Reactive Temporal Logic-based Planning and Control for Interactive Robotic Tasks
Farhad Nawaz, Shaoting Peng, Lars Lindemann, Nadia Figueroa, Nikolai Matni
TL;DR
This work tackles real-time, safe, and reactive human–robot interaction by coupling a discrete reactive temporal logic (RTL) task planner with a continuous DS-based motion planner. The RTL layer uses controllable and uncontrollable propositions to form a reactive specification $oldsymbol{Ψ}$, verified by Büchi automata, while the motion layer enforces safety and stability through time-varying control barrier functions and control Lyapunov functions within a CLF-CBF-QP framework. A 200 Hz task planner, driven by Spot-generated automata, selects high-level behaviors, and a 1 kHz motion planner executes safe nominal motions and time-critical STL tasks, with smooth switching between behaviors. Demonstrations on a Franka arm wiping tasks (whiteboard and mannequin) show real-time adaptation to environmental changes (stains, dropped erasers) and compliant human interaction, validating the method’s safety guarantees and reactivity. The framework advances interactive robotics by providing formal guarantees of task satisfaction and disturbance rejection in dynamic, human-centered settings, with potential extensions to higher-dimensional manifolds and supervisory LLM-based control.
Abstract
Robots interacting with humans must be safe, reactive and adapt online to unforeseen environmental and task changes.

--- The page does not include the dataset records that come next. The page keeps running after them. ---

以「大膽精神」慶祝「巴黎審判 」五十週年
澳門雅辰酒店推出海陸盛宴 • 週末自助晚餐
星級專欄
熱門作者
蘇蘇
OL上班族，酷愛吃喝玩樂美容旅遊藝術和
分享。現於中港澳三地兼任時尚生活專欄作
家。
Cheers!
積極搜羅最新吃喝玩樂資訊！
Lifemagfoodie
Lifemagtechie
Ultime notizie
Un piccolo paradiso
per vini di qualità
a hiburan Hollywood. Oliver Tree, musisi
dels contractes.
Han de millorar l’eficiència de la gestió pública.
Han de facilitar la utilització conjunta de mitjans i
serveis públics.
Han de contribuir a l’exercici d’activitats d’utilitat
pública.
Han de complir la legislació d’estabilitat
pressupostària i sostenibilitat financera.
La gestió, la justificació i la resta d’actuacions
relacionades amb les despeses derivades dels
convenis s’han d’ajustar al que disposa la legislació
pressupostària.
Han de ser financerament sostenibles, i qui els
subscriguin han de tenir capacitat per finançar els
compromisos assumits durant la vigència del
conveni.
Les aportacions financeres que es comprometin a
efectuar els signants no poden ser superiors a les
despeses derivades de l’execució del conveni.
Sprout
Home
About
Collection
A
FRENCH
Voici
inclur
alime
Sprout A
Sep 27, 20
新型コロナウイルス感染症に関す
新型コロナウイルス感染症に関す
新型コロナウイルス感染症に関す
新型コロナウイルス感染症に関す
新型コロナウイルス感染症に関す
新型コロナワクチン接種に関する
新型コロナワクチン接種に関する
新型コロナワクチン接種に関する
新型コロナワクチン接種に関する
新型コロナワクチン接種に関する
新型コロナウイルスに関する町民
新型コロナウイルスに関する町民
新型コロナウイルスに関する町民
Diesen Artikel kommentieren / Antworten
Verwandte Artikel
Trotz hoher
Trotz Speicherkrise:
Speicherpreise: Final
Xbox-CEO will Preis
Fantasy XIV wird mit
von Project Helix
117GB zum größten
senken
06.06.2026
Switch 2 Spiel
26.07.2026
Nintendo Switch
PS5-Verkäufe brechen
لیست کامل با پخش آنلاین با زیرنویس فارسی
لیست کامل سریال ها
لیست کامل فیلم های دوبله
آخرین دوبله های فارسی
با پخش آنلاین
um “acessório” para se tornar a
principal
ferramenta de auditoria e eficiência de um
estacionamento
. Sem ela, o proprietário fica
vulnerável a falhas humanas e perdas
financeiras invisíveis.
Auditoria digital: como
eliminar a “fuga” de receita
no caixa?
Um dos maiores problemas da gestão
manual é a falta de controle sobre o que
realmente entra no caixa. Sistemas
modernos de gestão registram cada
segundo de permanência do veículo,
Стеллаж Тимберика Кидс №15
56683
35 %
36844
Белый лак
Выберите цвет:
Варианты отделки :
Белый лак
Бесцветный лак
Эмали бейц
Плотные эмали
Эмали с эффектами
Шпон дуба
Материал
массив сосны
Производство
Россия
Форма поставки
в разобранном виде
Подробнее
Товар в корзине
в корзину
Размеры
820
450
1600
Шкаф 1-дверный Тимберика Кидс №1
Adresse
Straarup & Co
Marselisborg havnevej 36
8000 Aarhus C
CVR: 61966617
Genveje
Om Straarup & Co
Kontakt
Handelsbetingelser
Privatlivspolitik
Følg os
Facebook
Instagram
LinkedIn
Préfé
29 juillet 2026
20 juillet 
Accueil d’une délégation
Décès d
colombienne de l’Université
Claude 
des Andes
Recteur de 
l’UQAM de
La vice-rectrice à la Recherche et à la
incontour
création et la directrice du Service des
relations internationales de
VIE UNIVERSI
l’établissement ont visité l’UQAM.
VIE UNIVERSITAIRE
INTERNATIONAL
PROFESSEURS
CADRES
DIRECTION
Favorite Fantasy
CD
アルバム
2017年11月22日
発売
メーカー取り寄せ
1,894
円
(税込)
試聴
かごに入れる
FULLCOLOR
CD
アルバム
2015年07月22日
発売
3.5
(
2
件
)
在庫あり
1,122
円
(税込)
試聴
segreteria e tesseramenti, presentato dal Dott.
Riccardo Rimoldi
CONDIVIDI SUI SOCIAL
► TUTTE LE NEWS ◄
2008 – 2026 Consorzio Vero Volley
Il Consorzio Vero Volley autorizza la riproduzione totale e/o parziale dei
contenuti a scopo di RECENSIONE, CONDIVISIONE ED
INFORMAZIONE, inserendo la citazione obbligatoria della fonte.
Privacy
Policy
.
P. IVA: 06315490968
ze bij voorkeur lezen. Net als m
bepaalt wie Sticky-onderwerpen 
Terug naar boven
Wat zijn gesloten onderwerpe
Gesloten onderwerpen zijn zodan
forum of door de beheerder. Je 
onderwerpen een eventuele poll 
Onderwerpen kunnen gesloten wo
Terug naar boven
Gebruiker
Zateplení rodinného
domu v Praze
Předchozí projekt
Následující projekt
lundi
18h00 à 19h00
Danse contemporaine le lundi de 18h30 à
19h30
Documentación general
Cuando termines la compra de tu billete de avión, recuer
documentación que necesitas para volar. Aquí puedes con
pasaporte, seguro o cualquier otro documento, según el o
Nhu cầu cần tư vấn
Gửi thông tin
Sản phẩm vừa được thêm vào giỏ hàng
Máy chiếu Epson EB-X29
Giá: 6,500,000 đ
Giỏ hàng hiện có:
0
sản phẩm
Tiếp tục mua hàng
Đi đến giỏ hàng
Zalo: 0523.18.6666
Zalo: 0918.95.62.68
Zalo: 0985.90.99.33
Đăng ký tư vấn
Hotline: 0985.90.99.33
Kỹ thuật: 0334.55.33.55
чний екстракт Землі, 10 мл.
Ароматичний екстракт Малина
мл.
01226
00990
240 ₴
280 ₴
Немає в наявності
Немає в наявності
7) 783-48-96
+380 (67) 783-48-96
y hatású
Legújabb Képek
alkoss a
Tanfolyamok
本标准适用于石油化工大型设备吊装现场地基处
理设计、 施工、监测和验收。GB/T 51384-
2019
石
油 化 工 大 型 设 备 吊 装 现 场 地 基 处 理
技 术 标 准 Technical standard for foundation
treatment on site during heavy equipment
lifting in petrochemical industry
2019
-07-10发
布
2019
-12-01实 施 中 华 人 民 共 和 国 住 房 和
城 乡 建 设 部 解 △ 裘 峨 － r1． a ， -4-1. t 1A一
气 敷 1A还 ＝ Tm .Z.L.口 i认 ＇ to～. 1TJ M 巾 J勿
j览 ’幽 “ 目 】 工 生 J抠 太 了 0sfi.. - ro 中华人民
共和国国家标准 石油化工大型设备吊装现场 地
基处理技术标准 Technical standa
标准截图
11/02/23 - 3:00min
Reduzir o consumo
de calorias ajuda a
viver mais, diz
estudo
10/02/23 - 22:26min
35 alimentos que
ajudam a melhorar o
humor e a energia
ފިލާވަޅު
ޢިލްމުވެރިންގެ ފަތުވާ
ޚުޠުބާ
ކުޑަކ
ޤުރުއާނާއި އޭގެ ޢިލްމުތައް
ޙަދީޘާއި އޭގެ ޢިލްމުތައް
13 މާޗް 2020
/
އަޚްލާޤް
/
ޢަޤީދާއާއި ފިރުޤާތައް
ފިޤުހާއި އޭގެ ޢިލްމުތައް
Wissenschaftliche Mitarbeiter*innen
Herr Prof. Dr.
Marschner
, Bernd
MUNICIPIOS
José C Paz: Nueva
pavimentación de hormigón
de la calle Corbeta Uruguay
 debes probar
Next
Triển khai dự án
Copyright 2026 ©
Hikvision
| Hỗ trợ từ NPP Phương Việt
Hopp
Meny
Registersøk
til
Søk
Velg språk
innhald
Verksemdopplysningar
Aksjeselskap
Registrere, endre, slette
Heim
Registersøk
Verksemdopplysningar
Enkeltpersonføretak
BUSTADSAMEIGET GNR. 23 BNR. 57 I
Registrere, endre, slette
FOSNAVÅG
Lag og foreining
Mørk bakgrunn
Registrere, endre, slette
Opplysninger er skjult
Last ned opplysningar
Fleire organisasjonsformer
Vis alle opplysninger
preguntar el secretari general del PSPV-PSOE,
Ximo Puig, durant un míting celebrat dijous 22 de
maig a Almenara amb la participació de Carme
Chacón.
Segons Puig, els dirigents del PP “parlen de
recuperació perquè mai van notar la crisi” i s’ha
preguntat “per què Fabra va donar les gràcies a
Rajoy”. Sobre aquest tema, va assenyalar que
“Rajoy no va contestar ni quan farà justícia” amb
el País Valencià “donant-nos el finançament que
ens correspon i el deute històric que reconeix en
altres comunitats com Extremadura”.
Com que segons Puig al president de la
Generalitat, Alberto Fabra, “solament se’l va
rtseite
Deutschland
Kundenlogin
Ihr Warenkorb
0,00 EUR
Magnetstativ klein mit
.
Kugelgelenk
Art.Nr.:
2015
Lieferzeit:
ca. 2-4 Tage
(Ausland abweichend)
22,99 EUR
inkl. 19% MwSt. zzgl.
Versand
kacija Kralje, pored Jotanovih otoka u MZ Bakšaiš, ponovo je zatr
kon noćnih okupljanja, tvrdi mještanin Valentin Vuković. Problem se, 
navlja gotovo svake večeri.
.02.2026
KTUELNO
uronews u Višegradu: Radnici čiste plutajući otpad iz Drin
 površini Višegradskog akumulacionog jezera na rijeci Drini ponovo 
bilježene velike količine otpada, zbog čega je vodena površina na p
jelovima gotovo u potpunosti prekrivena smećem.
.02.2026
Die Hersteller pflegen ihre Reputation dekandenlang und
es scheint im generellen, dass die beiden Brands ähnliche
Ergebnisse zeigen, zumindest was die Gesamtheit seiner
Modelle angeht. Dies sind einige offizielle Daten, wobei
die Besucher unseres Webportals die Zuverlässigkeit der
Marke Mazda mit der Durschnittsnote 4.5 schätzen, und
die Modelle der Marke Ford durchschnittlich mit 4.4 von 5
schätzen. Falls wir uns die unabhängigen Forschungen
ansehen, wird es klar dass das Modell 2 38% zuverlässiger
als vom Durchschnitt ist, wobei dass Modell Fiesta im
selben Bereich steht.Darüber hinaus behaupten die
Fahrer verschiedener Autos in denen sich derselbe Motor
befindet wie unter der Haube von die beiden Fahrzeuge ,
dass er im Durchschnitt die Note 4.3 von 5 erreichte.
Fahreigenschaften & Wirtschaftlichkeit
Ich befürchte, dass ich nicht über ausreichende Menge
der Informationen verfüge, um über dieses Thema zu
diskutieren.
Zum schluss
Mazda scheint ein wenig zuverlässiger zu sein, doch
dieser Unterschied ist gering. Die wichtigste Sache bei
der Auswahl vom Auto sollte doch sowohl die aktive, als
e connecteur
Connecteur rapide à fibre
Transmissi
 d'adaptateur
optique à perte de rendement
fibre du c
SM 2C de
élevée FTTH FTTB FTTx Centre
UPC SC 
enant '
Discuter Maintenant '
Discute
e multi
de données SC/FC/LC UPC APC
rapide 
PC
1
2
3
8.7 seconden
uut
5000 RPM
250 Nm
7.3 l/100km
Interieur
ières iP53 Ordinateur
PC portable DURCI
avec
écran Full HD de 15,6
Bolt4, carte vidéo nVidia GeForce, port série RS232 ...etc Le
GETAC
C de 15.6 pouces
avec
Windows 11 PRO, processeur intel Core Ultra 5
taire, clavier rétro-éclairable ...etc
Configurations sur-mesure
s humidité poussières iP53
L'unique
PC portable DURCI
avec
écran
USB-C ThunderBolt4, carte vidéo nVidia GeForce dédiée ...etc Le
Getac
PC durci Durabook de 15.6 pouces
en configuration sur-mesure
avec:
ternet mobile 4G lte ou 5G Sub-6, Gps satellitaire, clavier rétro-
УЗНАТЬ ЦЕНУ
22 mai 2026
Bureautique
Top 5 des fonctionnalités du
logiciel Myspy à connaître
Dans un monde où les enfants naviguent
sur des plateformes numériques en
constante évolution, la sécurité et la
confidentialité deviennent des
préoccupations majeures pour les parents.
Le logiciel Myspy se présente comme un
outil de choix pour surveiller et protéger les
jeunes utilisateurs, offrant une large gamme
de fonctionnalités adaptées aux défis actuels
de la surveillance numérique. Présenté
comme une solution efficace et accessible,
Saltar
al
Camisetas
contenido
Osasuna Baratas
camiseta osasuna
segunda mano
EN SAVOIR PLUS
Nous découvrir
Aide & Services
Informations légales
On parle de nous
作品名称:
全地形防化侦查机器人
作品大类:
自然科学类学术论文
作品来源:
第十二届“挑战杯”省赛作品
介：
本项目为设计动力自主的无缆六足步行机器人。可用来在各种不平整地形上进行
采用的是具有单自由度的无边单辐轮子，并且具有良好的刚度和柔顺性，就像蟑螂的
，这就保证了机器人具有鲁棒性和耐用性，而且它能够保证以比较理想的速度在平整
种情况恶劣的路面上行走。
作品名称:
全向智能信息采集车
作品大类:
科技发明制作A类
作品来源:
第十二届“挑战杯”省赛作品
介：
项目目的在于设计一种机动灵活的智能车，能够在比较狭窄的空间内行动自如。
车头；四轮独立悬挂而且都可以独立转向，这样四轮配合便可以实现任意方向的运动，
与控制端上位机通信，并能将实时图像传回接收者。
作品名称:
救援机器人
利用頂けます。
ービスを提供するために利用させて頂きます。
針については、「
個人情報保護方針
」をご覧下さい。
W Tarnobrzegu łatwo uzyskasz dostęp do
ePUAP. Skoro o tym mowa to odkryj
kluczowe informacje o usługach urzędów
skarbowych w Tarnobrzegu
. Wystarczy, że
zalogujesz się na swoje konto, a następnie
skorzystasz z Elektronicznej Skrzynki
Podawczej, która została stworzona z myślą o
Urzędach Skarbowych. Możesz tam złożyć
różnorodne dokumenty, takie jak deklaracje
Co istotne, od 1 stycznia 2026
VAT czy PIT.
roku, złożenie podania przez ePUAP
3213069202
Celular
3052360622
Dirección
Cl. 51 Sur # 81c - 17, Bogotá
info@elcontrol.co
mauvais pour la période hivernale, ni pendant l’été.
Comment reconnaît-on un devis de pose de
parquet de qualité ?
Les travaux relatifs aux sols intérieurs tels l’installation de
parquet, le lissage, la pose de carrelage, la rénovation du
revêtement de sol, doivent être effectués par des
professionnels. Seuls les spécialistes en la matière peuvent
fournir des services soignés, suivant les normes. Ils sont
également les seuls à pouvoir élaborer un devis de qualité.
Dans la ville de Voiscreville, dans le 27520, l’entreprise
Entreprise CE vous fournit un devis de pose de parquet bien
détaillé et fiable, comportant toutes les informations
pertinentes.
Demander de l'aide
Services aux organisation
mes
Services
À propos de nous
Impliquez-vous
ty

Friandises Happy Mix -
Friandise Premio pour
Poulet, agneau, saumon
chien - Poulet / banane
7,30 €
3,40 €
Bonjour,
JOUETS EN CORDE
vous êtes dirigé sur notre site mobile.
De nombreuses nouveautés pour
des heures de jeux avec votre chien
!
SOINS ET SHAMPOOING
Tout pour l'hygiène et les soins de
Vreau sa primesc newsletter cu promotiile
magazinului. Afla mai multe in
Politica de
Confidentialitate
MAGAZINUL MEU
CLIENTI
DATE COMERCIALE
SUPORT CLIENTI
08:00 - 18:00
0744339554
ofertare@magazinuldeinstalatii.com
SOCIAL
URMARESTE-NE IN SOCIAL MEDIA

Achieving these requirements concurrently is a challenge as interactive planners lack formal safety guarantees, while safe motion planners lack flexibility to adapt. To tackle this, we propose a modular control architecture that generates both safe and reactive motion plans for human-robot interaction by integrating temporal logic-based discrete task level plans with continuous Dynamical System (DS)-based motion plans. We formulate a reactive temporal logic formula that enables users to define task specifications through structured language, and propose a planning algorithm at the task level that generates a sequence of desired robot behaviors while being adaptive to environmental changes. At the motion level, we incorporate control Lyapunov functions and control barrier functions to compute stable and safe continuous motion plans for two types of robot behaviors: (i) complex, possibly periodic motions given by autonomous DS and (ii) time-critical tasks specified by Signal Temporal Logic~(STL). Our methodology is demonstrated on the Franka robot arm performing wiping tasks on a whiteboard and a mannequin that is compliant to human interactions and adaptive to environmental changes.